Expliquez-nous votre accord « semaine de 4 jours/32 heures ». Y a-t-il dans le même temps, un accord d’annualisation du temps de travail pour faire face aux pics d’activités de décembre et début janvier ?
Laurent de la Clergerie : C’est vraiment un accord sur une semaine de 4 jours toute l’année, avec 32 heures hebdomadaires. Pour les pics d’activité, on passe en 2 équipes sur 8 heures, avec de l’intérim. Il n’y a pas d’annualisation et de lissage de la durée de travail selon l’activité.
Comment s’est passée cette négociation ?
À la fin de la NAO (Négociation annuelle obligatoire) sur les salaires, j’ai demandé s’il y avait encore une question et j’ai dit aux représentants du personnel : « J’ai une question : j’aimerais signer un accord sur la semaine de 4 jours, le passage aux 32 heures, seriez-vous d’accord pour en discuter ? ». La proposition a tout de suite été appréciée et saluée. Reste à la mettre en place. Ce n’est pas simple pour autant. Quand on fait 33 h au lieu de 32 h, la notion d’heure supplémentaire n’existe pas. Donc, il faut se caler sur certains points, revoir tous les plannings. L’idée, c’est de négocier cela de septembre à décembre pour une mise en place en janvier 2021.
Concrètement, comment ça se passe pour le 3e jour non travaillé de la semaine ?
Le principe serait que les salariés choisissent leur jour dans les trois derniers jours de la semaine entre le mercredi, jeudi et vendredi.
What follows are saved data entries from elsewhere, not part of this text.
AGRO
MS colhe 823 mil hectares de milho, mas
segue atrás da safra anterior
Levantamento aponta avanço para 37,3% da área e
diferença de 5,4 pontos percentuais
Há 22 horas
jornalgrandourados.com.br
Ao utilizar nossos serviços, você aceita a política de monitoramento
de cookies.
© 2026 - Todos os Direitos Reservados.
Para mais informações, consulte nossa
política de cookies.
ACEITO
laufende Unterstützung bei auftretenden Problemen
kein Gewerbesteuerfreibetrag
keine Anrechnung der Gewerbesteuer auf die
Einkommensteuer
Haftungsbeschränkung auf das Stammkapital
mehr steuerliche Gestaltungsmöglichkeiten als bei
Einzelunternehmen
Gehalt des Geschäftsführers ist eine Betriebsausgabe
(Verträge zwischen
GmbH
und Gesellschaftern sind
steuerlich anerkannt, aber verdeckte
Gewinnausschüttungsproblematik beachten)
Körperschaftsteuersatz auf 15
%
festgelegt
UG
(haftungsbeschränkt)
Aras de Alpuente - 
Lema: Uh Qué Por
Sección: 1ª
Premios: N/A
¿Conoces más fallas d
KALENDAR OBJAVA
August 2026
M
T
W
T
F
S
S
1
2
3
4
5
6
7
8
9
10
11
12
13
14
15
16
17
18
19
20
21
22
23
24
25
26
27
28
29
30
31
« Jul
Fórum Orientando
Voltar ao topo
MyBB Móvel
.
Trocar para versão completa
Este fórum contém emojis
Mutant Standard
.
Et que, dans l’organisation, chaque service puisse tourner chaque jour du lundi au vendredi sans avoir bien sûr un service complet à l’arrêt le vendredi.
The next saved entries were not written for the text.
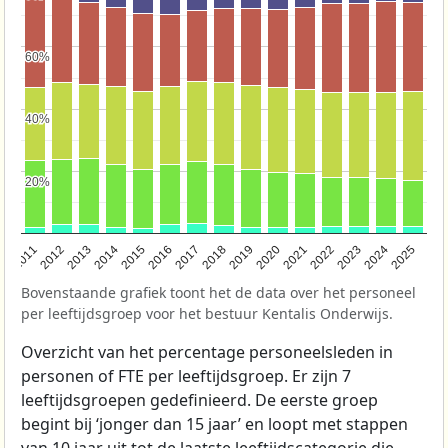
60%
60%
40%
40%
20%
20%
2011
2012
2013
2014
2015
2016
2017
2018
2019
2020
2021
2022
2023
2024
2025
Bovenstaande grafiek toont het de data over het personeel
per leeftijdsgroep voor het bestuur Kentalis Onderwijs.
Overzicht van het percentage personeelsleden in
personen of FTE per leeftijdsgroep. Er zijn 7
leeftijdsgroepen gedefinieerd. De eerste groep
begint bij ‘jonger dan 15 jaar’ en loopt met stappen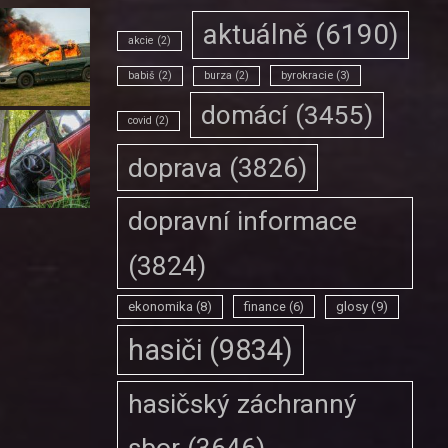
aktuálně
(6190)
akcie
(2)
babiš
(2)
burza
(2)
byrokracie
(3)
domácí
(3455)
covid
(2)
doprava
(3826)
dopravní informace
(3824)
ekonomika
(8)
finance
(6)
glosy
(9)
hasiči
(9834)
hasičský záchranný
sbor
(3646)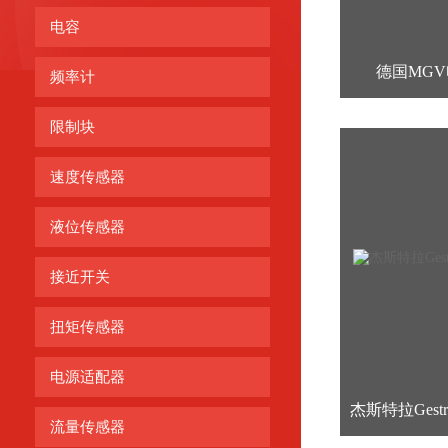
电容
德国MGV电
频率计
限制块
速度传感器
液位传感器
接近开关
扭矩传感器
电源适配器
流量传感器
Quel est le coût d’une telle mesure pour l’entreprise ?
De l’ordre de 1 million d’euros sur l’année, c’est négligeable. Pour beaucoup de postes, souvent le vendredi après-midi, le travail effectif n’est pas très important, donc enlever 3 heures par semaine, ça se gère. L’autre réflexion, c’est qu’en ayant un jour de repos supplémentaire, les salariés vont pouvoir caser dans cette journée, des tas de démarches personnelles (courses, réservations et autres) qu’ils pouvaient avoir la tentation de faire depuis leur poste de travail… Donc, leur efficacité en 4 jours sera bien plus grande. J’ai beaucoup réfléchi à la notion de repos et de bien-être au travail. Cette nouvelle organisation repose beaucoup là-dessus.
« Réfléchir à la notion de repos et de bien-être au travail«
Vous vous êtes inspiré d’une expérience de Microsoft ?
Oui, au Japon, une année, Microsoft a décidé de mettre tous les vendredis du mois d’août en repos. Et l’entreprise a enregistré sa meilleure performance ce mois-ci. Je crois beaucoup à la plus grande efficacité des équipes quand on a une meilleure répartition temps de travail/repos.
Que vous inspirent les discours patronaux sur le thème : il faut remettre la France au travail ?
Je ne suis pas du tout en mode militant. Et je ne me pose pas en donneur de leçons. Il se trouve que, dans mon entreprise, ça s’applique. Mais, ça ne s’applique pas partout. Dans une entreprise de 3 ou 4 personnes, cela ne fonctionne pas. Nous, nous sommes près de 1 000 collaborateurs.
Avant ce projet d’accord 32 heures, votre négociation avait abouti à un projet de hausse des salaires. Aura-t-il lieu avec cette réduction du temps de travail ?
Oui, nous avons prévu une hausse globale de 2 % de la masse salariale sur l’année. Les 32 h payées 35, c’est la cerise sur le gâteau…
Si la situation économique favorable que vous connaissez venait à se retourner, vous pourriez revenir en arrière ?
On a connu une période compliquée, il y a dix-huit mois. À cette époque, il y a eu un gel des salaires. Cela a été l’année la plus calme que nous ayons connue sur le plan social. L’entreprise s’est investie pour réussir et redresser la barre. Si le besoin s’en faisait sentir, à un moment donné, je ne doute pas qu’on pourrait faire une pause. Ce qui compte, c’est la notion de confiance très forte qui existe entre l’équipe et moi.
Vous allez créer des emplois ? Dans quels domaines ?
Une trentaine environ et je sais qu’on va crouler sous les CV et les demandes. Ce seront des postes de relations clients, de logistique, des postes dans les boutiques.